- Assigned task: From the records below, work out how many lines carry the string "alebo". Leave out everything but the number.

- Input:
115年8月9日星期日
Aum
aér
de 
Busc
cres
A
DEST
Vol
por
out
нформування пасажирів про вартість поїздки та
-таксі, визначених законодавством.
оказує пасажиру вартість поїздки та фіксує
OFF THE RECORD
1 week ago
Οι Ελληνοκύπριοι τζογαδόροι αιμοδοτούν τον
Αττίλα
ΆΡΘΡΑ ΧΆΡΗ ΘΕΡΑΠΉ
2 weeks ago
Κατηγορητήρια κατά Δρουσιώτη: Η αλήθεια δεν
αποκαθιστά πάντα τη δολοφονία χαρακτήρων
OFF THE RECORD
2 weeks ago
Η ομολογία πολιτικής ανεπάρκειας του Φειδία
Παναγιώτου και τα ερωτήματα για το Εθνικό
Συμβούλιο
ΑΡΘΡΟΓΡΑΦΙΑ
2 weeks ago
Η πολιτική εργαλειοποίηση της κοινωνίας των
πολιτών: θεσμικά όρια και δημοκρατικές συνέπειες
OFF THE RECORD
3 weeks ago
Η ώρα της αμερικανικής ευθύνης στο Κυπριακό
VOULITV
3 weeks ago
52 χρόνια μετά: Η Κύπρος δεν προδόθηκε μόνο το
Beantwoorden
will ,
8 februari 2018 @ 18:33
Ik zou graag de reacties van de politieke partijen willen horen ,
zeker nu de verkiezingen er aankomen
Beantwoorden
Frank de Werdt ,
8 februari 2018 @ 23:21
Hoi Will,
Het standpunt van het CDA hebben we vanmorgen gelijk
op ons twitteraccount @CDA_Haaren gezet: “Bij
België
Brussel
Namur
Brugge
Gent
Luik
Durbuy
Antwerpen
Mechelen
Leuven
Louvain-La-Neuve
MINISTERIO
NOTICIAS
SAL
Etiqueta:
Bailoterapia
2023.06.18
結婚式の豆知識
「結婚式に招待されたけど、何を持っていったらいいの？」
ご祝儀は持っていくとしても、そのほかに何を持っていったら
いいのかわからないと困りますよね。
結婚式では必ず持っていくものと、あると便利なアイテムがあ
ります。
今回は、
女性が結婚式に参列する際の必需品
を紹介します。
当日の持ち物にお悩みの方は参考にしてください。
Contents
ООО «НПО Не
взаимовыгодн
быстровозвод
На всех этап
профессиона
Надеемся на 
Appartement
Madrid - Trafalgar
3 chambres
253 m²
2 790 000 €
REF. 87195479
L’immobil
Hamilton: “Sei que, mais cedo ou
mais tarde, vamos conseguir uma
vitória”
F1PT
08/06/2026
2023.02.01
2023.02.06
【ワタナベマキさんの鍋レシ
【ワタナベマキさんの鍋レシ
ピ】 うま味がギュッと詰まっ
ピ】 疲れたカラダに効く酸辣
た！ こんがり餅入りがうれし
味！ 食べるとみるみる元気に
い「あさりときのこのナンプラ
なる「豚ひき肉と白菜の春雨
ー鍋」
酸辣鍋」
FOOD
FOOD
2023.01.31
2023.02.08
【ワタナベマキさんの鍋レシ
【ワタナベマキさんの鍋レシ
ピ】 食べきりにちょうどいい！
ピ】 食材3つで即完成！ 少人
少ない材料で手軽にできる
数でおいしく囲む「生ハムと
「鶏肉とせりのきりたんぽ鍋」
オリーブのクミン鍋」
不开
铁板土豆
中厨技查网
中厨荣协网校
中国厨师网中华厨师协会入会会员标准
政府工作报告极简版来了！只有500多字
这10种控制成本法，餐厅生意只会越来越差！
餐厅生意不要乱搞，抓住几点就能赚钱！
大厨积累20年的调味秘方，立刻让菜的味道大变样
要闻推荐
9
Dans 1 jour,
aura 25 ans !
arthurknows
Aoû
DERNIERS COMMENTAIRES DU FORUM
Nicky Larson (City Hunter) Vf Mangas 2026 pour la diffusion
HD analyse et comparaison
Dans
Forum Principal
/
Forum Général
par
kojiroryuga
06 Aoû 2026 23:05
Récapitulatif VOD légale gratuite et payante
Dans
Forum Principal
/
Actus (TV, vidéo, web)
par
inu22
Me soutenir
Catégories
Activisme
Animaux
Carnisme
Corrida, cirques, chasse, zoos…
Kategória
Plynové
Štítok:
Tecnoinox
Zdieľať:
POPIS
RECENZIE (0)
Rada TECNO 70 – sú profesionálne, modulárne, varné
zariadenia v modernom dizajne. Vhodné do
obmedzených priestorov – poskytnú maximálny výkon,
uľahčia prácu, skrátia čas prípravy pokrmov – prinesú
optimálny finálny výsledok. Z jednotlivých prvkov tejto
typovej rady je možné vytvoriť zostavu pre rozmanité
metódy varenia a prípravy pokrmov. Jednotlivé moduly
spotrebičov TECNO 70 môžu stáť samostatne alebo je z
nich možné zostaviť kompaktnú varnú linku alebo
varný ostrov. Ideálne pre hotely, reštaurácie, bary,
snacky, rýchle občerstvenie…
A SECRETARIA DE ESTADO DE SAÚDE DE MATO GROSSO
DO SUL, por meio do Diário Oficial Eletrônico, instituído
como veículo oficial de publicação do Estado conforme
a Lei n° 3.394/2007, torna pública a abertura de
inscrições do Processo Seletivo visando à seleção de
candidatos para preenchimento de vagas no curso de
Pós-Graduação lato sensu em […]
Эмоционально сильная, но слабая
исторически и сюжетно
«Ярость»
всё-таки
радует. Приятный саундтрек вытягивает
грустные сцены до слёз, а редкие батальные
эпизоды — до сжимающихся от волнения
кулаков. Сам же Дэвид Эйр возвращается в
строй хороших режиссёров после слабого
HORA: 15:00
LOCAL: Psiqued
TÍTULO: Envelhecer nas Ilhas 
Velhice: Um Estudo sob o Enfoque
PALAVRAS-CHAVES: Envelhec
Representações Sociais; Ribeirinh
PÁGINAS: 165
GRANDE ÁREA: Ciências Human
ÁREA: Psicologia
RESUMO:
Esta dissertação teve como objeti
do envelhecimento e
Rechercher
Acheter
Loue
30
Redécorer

- Response: 2